QUESTION # 6: You may opt to have a discussion with your clinician about the risks and benefits of screening for carotid artery stenosis, including the risks of surgical treatment of this condition, if needed.
QUESTION # 7: Which of the above two tests were done?
What are the treatment options? By definition, TIAs are transient, self-resolving, and do not cause permanent impairment. However, they are associated with an increased risk of subsequent ischemic strokes, which can be permanently disabling. Therefore, management centers around the prevention of future ischemic strokes and addressing any modifiable risk factors. The optimal regimen depends on the underlying cause of the TIA. Measures include:
Cutting down on fats: to help reduce the amount of plaque buildup.
Eating a healthy diet: including plenty of fruits and vegetables.

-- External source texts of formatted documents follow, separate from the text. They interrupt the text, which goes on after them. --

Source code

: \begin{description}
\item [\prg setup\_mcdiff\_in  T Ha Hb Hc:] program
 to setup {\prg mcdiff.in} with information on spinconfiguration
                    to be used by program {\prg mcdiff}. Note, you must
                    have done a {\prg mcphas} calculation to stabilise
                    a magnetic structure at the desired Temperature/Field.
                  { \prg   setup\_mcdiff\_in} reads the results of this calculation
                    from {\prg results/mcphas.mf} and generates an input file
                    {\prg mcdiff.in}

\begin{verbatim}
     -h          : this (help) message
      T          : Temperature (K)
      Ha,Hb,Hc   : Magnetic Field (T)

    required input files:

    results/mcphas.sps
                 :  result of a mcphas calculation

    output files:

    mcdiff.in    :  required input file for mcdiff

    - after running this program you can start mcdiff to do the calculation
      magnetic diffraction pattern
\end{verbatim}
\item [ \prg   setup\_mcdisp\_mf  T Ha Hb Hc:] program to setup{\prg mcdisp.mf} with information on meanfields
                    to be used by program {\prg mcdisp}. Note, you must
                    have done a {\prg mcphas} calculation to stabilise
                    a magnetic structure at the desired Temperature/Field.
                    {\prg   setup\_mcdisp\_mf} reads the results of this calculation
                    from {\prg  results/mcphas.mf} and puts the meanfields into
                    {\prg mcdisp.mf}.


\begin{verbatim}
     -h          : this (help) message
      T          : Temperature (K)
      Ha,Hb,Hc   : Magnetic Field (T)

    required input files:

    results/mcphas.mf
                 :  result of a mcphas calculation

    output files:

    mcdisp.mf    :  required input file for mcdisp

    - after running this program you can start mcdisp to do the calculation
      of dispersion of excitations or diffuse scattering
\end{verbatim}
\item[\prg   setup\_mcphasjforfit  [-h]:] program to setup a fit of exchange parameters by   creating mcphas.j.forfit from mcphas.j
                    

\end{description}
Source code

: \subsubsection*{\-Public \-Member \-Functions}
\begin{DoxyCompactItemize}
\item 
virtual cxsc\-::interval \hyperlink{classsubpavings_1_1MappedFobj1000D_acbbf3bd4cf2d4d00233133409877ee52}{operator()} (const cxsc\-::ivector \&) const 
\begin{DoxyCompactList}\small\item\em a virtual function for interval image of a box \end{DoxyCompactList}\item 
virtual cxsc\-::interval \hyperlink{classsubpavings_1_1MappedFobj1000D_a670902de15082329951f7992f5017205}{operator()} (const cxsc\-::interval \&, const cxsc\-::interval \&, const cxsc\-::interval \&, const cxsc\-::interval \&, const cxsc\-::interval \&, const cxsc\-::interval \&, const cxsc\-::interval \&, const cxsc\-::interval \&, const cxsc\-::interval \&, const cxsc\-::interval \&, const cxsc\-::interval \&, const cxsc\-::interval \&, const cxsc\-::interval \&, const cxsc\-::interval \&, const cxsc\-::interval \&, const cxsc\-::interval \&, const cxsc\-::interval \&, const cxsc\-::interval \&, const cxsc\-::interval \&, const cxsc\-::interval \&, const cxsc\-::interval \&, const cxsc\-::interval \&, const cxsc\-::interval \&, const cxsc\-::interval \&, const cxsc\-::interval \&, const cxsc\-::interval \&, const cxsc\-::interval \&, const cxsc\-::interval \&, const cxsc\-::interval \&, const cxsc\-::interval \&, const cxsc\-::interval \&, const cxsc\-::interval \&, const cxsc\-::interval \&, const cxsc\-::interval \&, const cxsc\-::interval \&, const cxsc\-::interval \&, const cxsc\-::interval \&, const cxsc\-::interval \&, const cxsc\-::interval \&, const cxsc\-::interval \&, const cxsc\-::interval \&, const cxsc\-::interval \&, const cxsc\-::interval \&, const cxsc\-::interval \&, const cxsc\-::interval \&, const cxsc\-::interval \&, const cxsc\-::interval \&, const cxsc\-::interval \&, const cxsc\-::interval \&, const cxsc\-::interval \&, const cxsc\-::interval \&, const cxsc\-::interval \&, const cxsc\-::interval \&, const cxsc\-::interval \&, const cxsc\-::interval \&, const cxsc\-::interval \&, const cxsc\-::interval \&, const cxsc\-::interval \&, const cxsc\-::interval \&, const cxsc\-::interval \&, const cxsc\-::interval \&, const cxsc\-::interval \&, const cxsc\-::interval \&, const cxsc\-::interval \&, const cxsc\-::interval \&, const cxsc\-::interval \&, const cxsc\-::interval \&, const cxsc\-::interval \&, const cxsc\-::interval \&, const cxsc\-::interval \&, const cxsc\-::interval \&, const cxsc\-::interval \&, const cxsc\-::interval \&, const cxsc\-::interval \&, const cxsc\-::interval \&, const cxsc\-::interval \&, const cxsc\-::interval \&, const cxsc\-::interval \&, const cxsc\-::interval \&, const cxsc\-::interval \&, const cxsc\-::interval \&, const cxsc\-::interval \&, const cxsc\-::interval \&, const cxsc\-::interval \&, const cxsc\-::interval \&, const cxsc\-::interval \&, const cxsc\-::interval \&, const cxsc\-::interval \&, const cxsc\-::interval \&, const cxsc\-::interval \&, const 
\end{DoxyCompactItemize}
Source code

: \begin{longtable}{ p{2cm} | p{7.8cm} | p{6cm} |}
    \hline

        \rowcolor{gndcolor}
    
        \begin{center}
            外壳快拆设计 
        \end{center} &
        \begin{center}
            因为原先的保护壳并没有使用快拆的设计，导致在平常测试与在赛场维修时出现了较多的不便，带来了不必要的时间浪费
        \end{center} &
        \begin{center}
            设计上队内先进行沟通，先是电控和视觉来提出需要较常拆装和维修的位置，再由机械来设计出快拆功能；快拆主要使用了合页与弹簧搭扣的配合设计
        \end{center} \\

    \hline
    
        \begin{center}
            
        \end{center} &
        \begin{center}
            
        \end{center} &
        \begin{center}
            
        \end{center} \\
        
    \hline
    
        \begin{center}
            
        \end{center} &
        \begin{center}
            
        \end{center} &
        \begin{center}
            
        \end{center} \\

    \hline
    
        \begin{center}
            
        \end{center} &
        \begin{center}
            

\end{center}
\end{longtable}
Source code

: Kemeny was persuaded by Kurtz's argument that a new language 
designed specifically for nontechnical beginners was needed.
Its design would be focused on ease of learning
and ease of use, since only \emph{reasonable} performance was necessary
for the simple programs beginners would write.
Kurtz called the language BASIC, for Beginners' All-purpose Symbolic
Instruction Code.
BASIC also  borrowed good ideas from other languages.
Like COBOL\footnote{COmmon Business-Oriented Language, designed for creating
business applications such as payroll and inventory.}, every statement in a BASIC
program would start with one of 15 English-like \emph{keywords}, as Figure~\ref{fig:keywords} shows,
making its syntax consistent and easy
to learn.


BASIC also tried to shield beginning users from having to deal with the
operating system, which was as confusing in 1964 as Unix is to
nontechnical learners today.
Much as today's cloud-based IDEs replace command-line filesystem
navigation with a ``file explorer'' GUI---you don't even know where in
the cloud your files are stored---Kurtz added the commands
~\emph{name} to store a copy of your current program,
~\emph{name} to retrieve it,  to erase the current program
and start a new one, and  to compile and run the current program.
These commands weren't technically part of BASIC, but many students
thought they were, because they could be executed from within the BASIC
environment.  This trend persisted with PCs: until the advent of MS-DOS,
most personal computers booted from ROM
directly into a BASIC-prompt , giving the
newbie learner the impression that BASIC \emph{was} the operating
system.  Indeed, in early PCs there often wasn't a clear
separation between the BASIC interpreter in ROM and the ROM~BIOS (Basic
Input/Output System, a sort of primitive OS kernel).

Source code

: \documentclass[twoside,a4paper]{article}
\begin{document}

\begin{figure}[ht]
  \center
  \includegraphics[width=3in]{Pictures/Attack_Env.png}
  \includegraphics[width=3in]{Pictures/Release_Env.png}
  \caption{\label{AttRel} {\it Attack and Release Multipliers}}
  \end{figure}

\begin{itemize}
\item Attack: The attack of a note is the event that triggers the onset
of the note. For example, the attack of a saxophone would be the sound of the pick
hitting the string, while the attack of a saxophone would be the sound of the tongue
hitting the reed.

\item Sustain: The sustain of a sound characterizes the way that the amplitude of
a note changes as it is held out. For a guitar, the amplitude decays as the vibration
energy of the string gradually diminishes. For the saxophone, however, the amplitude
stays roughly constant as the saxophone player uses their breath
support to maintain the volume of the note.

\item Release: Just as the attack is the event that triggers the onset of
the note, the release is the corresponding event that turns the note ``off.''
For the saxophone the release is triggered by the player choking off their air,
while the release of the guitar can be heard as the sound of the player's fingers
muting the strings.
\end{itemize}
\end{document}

Limiting sodium: in the diet, thereby reducing blood pressure.
Exercising (cardio) regularly.
Moderating intake of alcohol, stimulants, sympathomimetics, etc.
Maintaining a healthy weight.
In addition, it is important to control any underlying medical conditions that may increase the risk of stroke or TIA, including:
Diuretics.
Niacin.
A combination of diuretics and angiotensin converter enzyme (ACE) inhibitors.
Beta-blockers.
Calcium channel blockers.
QUESTION # 8: What treatment options were you offered and are they congruent with the above indications.
QUESTION # 9: Please see your cardiologist to assess your future risk.
QUESTION # 10: Do the medications prescribed conform to the above indications?